> _TESTO DA LEGGERE_:
---
Va considerato che il possibile conflitto tra le esigenze della collettività e le scelte aziendali, unito all’incertezza scientifica dei flussi informativi e dei connessi processi decisori e comunicazionali, rendono difficile l’attuazione di linee strategiche complessive riguardanti l’incremento che l’impresa dovrebbe saper e voler realizzare sul valore del patrimonio socio-ambientale complessivo. Quello che è in discussione è infatti lo stesso generale modello di sviluppo di mercato che punta esclusivamente all’obiettivo del profitto e di competitività che non può per sua natura essere ecosolidale.

2. Globalizzazione capitalistica e devastazione del patrimonio socio-naturale collettivo

Ecco che riemerge la necessità ormai economicamente e storicamente non più rinviabile di innescare processi di costruzione graduale di progetti di mutamento socio-economico dell’attuale modello di sviluppo, progetti magari parziali ma che comincino a dare risposte in chiave di ridefinizione del rapporto tra patrimonio collettivo, interessi economici privati d’impresa e rispetto dei diritti socio-economici della collettività. Ci troviamo in una fase di emergenza in cui sono sempre più grandi i fenomeni di distruzione ad opera del capitale di ogni forma di legame con la natura, con l’ambiente, con le compatibilità sociali. La globalizzazione dei mercati, delle produzioni sta portando sempre più l’uomo verso una fase di annientamento di ogni forma di spazio vitale, a partire dalla crescente alienazione del lavoro umano che viene ad essere sempre più spesso sostituito con macchinari sofisticati. Ciò oltre a provocare la completa e irresponsabile devastazione del patrimonio naturale collettivo, colpiscono la qualità della vita, accrescendo le varie forme di accumulazione del capitale, distruggendo lavoro attraverso gli incrementi di produttività che si traducono solo in profitti senza migliorare i salari, aumentare l’occupazione e diminuire realmente l’orario di lavoro complessivo producendo tempo liberato.

Poche grandi strutture transnazionali (le imprese multinazionali, le grandi Banche ecc.) dominano completamente la scena internazionale ed impongono ai popoli la propria logica di raggiungimento del profitto ad ogni costo; questo stato di cose ha portato alla progressiva eliminazione di ogni forma di garanzia sociale, di Stato sociale che tuteli i settori più emarginati, i non garantiti, gli esclusi dai processi di produzione incentrati sulle leggi di mercato.
---
> _MATERIALE DI PARTENZA_:

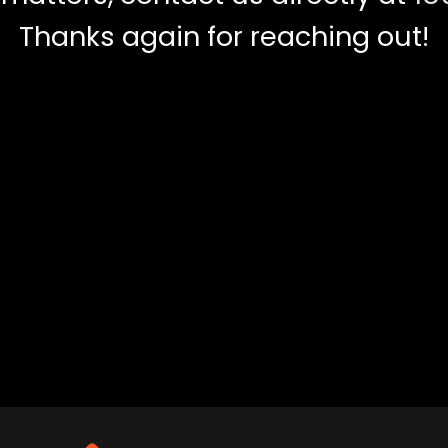
Thanks again for reaching out!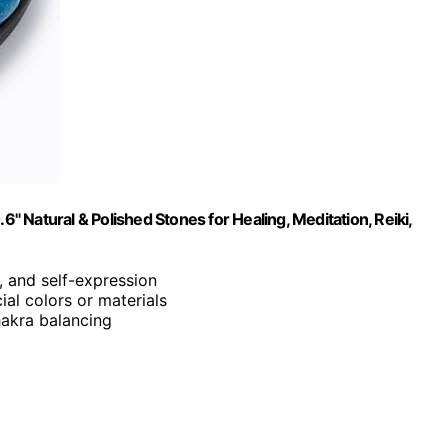
6" Natural & Polished Stones for Healing, Meditation, Reiki,
n, and self-expression
cial colors or materials
chakra balancing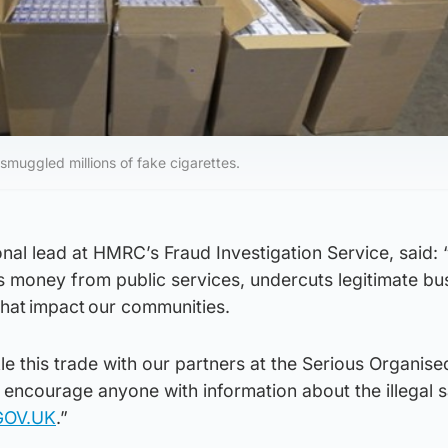
smuggled millions of fake cigarettes.
nal lead at HMRC’s Fraud Investigation Service, said:
eals money from public services, undercuts legitimate b
that impact our communities.
le this trade with our partners at the Serious Organise
encourage anyone with information about the illegal s
GOV.UK
.”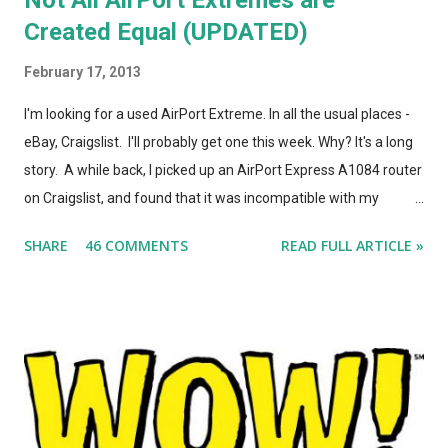
Created Equal (UPDATED)
February 17, 2013
I'm looking for a used AirPort Extreme. In all the usual places -
eBay, Craigslist. I'll probably get one this week. Why? It's a long
story. A while back, I picked up an AirPort Express A1084 router
on Craigslist, and found that it was incompatible with my
AirPort Utility and wireless-n network, even though it looked
SHARE
46 COMMENTS
READ FULL ARTICLE »
*identical* to the current model of AirPort Express. So, I wrote
a post on this blog about the different types of AirPort Express
routers, noting that if you're looking for used Airport Express
routers to extend your AirPlay network, you'd better seek out
model A1264. In the months that followed, Apple updated the
AirPort Express again, changing the form factor (it looks like a
little white AppleTV now), adding simultaneous dual-band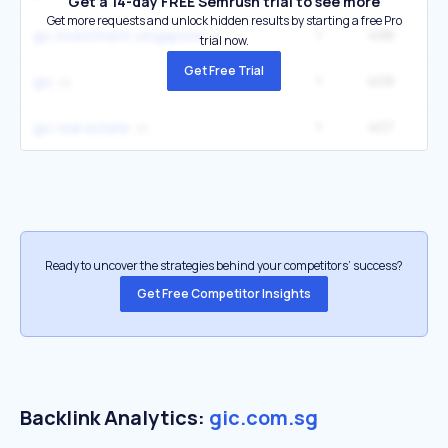
Get a 14-day FREE Semrush trial to see more
Get more requests and unlock hidden results by starting a free Pro
1
498
gic investment singapore
trial now.
Get Free Trial
1
409
9
gic
1
407
gic real estate
Ready to uncover the strategies behind your competitors’ success?
Get Free Competitor Insights
Backlink Analytics:
gic.com.sg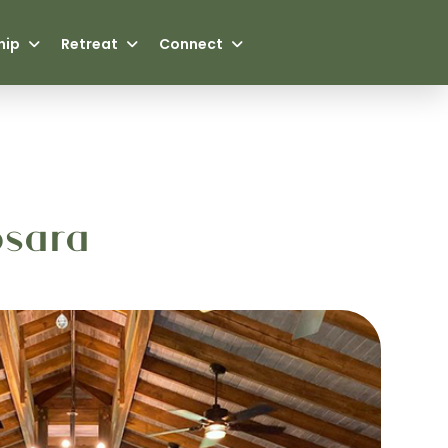
hip
Retreat
Connect
osara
---
> _CONSEGNE_:
1/ Quali strutture dominano completamente la scena internazionale, secondo il testo sulla globalizzazione capitalistica?
2/ Prosegui il testo sulla globalizzazione capitalistica dal punto in cui si ferma.

> _RISPOSTE_:
1/ Poche grandi strutture transnazionali, come le imprese multinazionali e le grandi Banche.

2/
E’ ovvio infatti che la corsa sfrenata all’arricchimento dei pochi, sta portando l’umanità verso strade catastrofiche che possono avere conseguenze umane e sociali non più controllabili. Basti pensare al disastro legato allo sfruttamento e neo-colonizzazione del Terzo Mondo, in cui non esiste alcun tipo di protezione del lavoro e dell’ambiente, per comprendere quale sia l’effettiva portata del problema.

I vari settori produttivi provocano impatti socio-ambientali molto diversi; il settore agricolo, ad esempio, è caratterizzato da un elevato effetto negativo sull’ambiente sia che si consideri la realtà dei paesi a capitalismo avanzato sia quelli in via di sviluppo sottoposti a forme varie di moderna colonizzazione. Si rifletta sulle varie forme di inquinamento fortemente causato dall’uso indiscriminato di pesticidi e fertilizzanti, all’erosione dei territori, ai problemi legati alla desertificazione e distruzione delle grandi foreste. Se si analizza l’attività industriale ci si rende conto che il problema è ancora più grande; gli effetti di impatto ambientale della produzione riguardano l’aria, il rumore, i rifiuti, l’acqua. In questo settore è ancora più marcata la differenza comportamentale tra i diversi paesi, poiché i vari modelli di capitalismo utilizzano, o meglio determinano, i fattori di sviluppo compatibilmente ai locali rapporti di forza fra lavoro e capitale, assoggettando e modellando i vari sistemi di legislazione ambientale e sociale in modo che gli ostacoli ai processi di accumulazione siano inesistenti o comunque poco condizionanti. In tale contesto anche le tecnologie impiegate e l’evoluzione dei processi produttivi sono determinati senza tener in alcun conto la necessità di sviluppare processi di miglioramento qualitativo del lavoro e del vivere collettivo, ostacolando qualsiasi intento di mirare alla conservazione del patrimonio naturale e all’incremento di valore sociale della ricchezza anche non direttamente monetizzabile o quantificabile attraverso parametri tipici dell’economia di mercato (valore aggiunto, PIL, ecc.)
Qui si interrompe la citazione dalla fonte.